Even if everything breaks the way the Bulldogs want it to, the collegiate basketball career of Brenleigh Daum will come to an end by about 9 p.m. on Tuesday night. Between now and then, Brenleigh will just keep chucking. That’s been the motto for the McCook, Neb., native, who has drained 230 3-point field goals during her career.
Things could change by late Tuesday night, but it was a shot that occurred inside the arc that will forever be associated as the signature moment of Daum’s four-year run. In the aftermath of a wild GPAC championship win on Feb. 27, head coach Drew Olson praised Daum for her growth over time.

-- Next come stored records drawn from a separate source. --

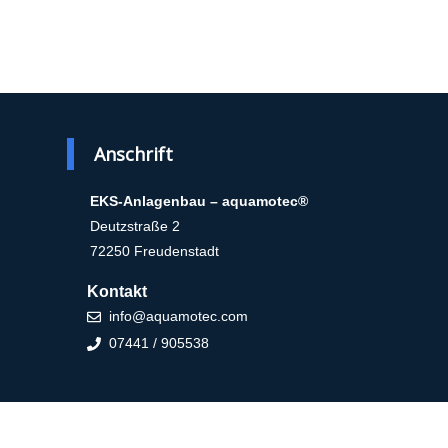
Anschrift
EKS-Anlagenbau – aquamotec®
Deutzstraße 2
72250 Freudenstadt
Kontakt
info@aquamotec.com
07441 / 905538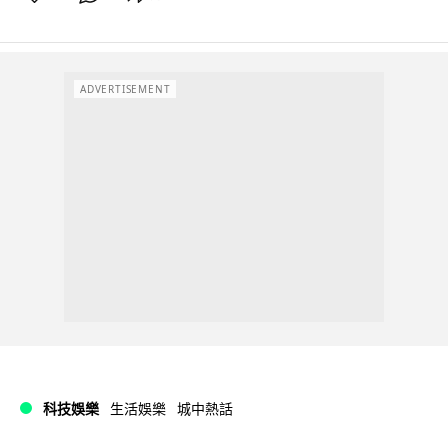
ADVERTISEMENT
科技娛樂
生活娛樂
城中熱話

“She’s grown so much as a player and as a person,” Olson said. “I’m so proud of what she’s become. She’s an all-conference player in my opinion.”
A few years ago, Olson may not have put Daum on the court in the situation that occurred in the GPAC championship game. Game tied at 88. Less than five seconds left on the clock. Admit it. You didn’t think Daum would be the one to take the last shot. But there she was, slicing into the lane and kissing a contested left-handed flick off the glass.
It was an unforgettable moment during a season of many highs. For one of the few times in Daum’s career, the spotlight – and the TV cameras – was on her.
“Everybody was really excited obviously,” Daum said. “They just thought it was really cool. They were like, ‘Was that the actual play?’ I was like, ‘No, I wasn’t even supposed to touch it.’ I was just lucky enough to have the ball in my hands in that last second. That was an all-around team win.”
No, Daum’s never been THE star on the team. She’s just one of many players who know and perform their roles. There have been some ups and downs. Sometimes she’s started, but mostly she’s come off the bench for teams that have won – and won a lot. Daum and fellow four-year varsity contributor Mary Janovich have been constants during the winningest four-year stretch in school history. The Bulldogs enter the week with a preposterous record of 126-17 since the start of the 2014-15 season.
Daum and Janovich are also the only players in program history to play for three different national semifinalist teams.
“It’s really, really special,” Daum said. “That’s something that Mary and I can share together and talk about and remember as we get older. You just think about how special that is to be part of such a great program.”
Daum’s final national tournament was made even more special in the second round when she became the program’s 27th player to reach 1,000 career points. Fittingly, she got to that number exactly on a third quarter ‘Daum Bomb’ as part of yet another victory.
Daum’s family was there to see it. Her parents Tim and Kristi don’t miss her games. Even her older sister Aly flew in to see the milestone accomplishment. It’s a rare game when Brenleigh’s phone hasn’t been bombarded with social media notifications from family members.
“My parents do everything they can to support me,” Daum said. “I think my dad has missed like one game the whole time. He was like, ‘Are you sure it’s OK?’ I said, ‘Yes, it’s fine.’ My sister flew in from Virginia to be at the tournament. She just loves watching us play. It’s super special because I don’t see her very often. My aunt also loves coming to games and I actually have quite a bit of family here in Sioux City.”
Brenleigh’s style on the court has drawn attention from more than just family. She’s never seen a shot she didn’t like. They don’t always go in, but she always seems to believe that the next one will. Such confidence is why moments like the one in the GPAC championship game are not too big for Daum.
On Monday night, and hopefully Tuesday night, Daum will #JKC. Just keep chucking. Long live the Daum Bomb.
“It’s definitely bittersweet,” Daum said of the close of her college basketball career. “It’s been a really good four years. I know for sure I’m going to miss it a lot when it’s over.”